Abstract

Finding the number of triangles in a graph (network) is an important problem in graph analysis. The number of triangles also has important applications in graph mining. Big graphs emerging from numerous application areas pose a significant challenge for the analysis and mining since these graphs consist of millions, or even billions, of nodes and edges. Graphs of such scale necessitate the development of efficient parallel algorithms. Existing distributed memory parallel algorithms for counting exact triangles are either Map-Reduce or message passing interface (MPI) based. Map-Reduce based algorithms generate prohibitively large intermediate data and do not demonstrate reasonably good runtime efficiency. The MPI based algorithms offer fast computation of the number of triangles. However, the partitioning and load balancing schemes these algorithms employ are static in nature — the partitions are precomputed based on some estimations. In this paper, we present an efficient MPI-based parallel algorithm for counting triangles in large graph. We consider the case where the main memory of each compute node is large enough to contain the entire graph.
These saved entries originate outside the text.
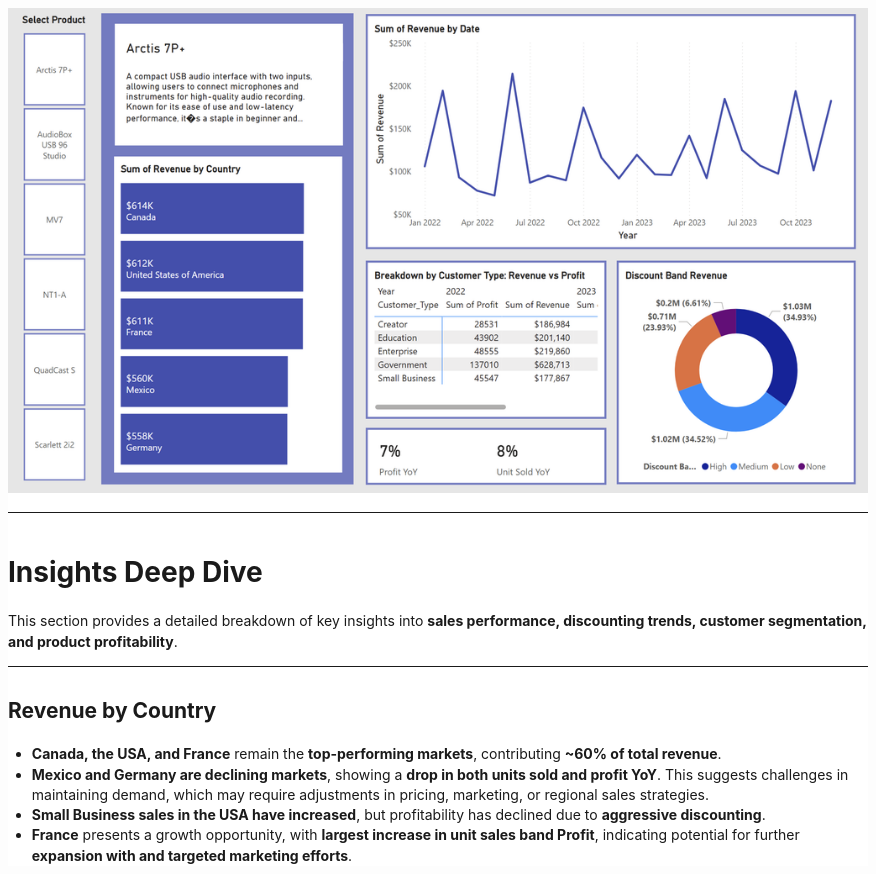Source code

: ![Dashboard Overview](https://github.com/SinaS24/Asces-Sound-Product-Analysis/blob/main/Images/Dashboard%20Overview.png)

---

# Insights Deep Dive

This section provides a detailed breakdown of key insights into **sales performance, discounting trends, customer segmentation, and product profitability**.

---

## Revenue by Country
- **Canada, the USA, and France** remain the **top-performing markets**, contributing **~60% of total revenue**.
- **Mexico and Germany are declining markets**, showing a **drop in both units sold and profit YoY**. This suggests challenges in maintaining demand, which may require adjustments in pricing, marketing, or regional sales strategies.
- **Small Business sales in the USA have increased**, but profitability has declined due to **aggressive discounting**.
- **France** presents a growth opportunity, with **largest increase in unit sales band Profit**, indicating potential for further **expansion with and targeted marketing efforts**.
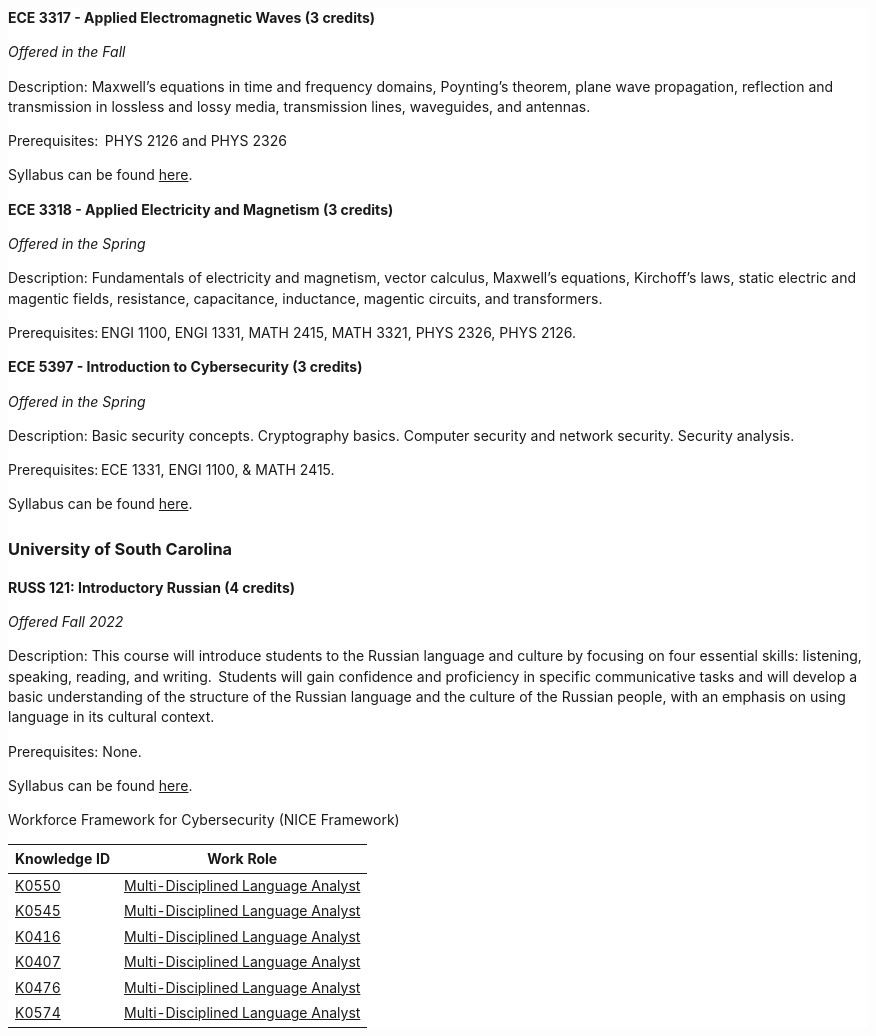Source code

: **ECE 3317 - Applied Electromagnetic Waves (3 credits)**

*Offered in the Fall*

Description: Maxwell’s equations in time and frequency domains, Poynting’s theorem, plane wave propagation, reflection and transmission in lossless and lossy media, transmission lines, waveguides, and antennas. 

Prerequisites:  PHYS 2126 and PHYS 2326

Syllabus can be found [here](/viceroy-decree-website/files/UHECE3317.pdf).

**ECE 3318 - Applied Electricity and Magnetism (3 credits)**

*Offered in the Spring*

Description: Fundamentals of electricity and magnetism, vector calculus, Maxwell’s equations, Kirchoff’s laws, static electric and magentic fields, resistance, capacitance, inductance, magentic circuits, and transformers.

Prerequisites: ENGI 1100, ENGI 1331, MATH 2415, MATH 3321, PHYS 2326, PHYS 2126.

**ECE 5397 - Introduction to Cybersecurity (3 credits)**

*Offered in the Spring*

Description: Basic security concepts. Cryptography basics. Computer security and network security. Security analysis. 

Prerequisites: ECE 1331, ENGI 1100, & MATH 2415.

Syllabus can be found [here](/viceroy-decree-website/files/UHECE5397.pdf).

### University of South Carolina

**RUSS 121: Introductory Russian (4 credits)**

*Offered Fall 2022*

Description: This course will introduce students to the Russian language and culture by focusing on four essential skills: listening, speaking, reading, and writing.  Students will gain confidence and proficiency in specific communicative tasks and will develop a basic understanding of the structure of the Russian language and the culture of the Russian people, with an emphasis on using language in its cultural context.

Prerequisites: None.

Syllabus can be found [here](/viceroy-decree-website/files/USCRUSS121.pdf).

Workforce Framework for Cybersecurity (NICE Framework)

| Knowledge ID | Work Role |
| -- | :--: |
| [K0550](https://niccs.cisa.gov/workforce-development/nice-framework/knowledges/k0550) | [Multi-Disciplined Language Analyst](https://niccs.cisa.gov/workforce-development/nice-framework/work-roles/multi-disciplined-language-analyst) |
| [K0545](https://niccs.cisa.gov/workforce-development/nice-framework/knowledges/k0545) | [Multi-Disciplined Language Analyst](https://niccs.cisa.gov/workforce-development/nice-framework/work-roles/multi-disciplined-language-analyst) |
| [K0416](https://niccs.cisa.gov/workforce-development/nice-framework/knowledges/k0416) | [Multi-Disciplined Language Analyst](https://niccs.cisa.gov/workforce-development/nice-framework/work-roles/multi-disciplined-language-analyst) |
| [K0407](https://niccs.cisa.gov/workforce-development/nice-framework/knowledges/k0407) | [Multi-Disciplined Language Analyst](https://niccs.cisa.gov/workforce-development/nice-framework/work-roles/multi-disciplined-language-analyst) |
| [K0476](https://niccs.cisa.gov/workforce-development/nice-framework/knowledges/k0476) | [Multi-Disciplined Language Analyst](https://niccs.cisa.gov/workforce-development/nice-framework/work-roles/multi-disciplined-language-analyst) |
| [K0574](https://niccs.cisa.gov/workforce-development/nice-framework/knowledges/k0574) | [Multi-Disciplined Language Analyst](https://niccs.cisa.gov/workforce-development/nice-framework/work-roles/multi-disciplined-language-analyst) |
We observe that for such a case, computation load can be balanced dynamically and present a dynamic load balancing scheme which improves the performance of the algorithm significantly. Our algorithm demonstrates very good speedups and scales to a large number of processors. The algorithm computes the exact number of triangles in a network with 1 billion edges in 2 minutes with only 100 processors. Our results demonstrate that the algorithm is significantly faster than the related algorithms with static partitioning. In fact, for the real-world networks we experimented on, our algorithm achieves at least 2 times runtime efficiency over the fastest algorithm with static load balancing.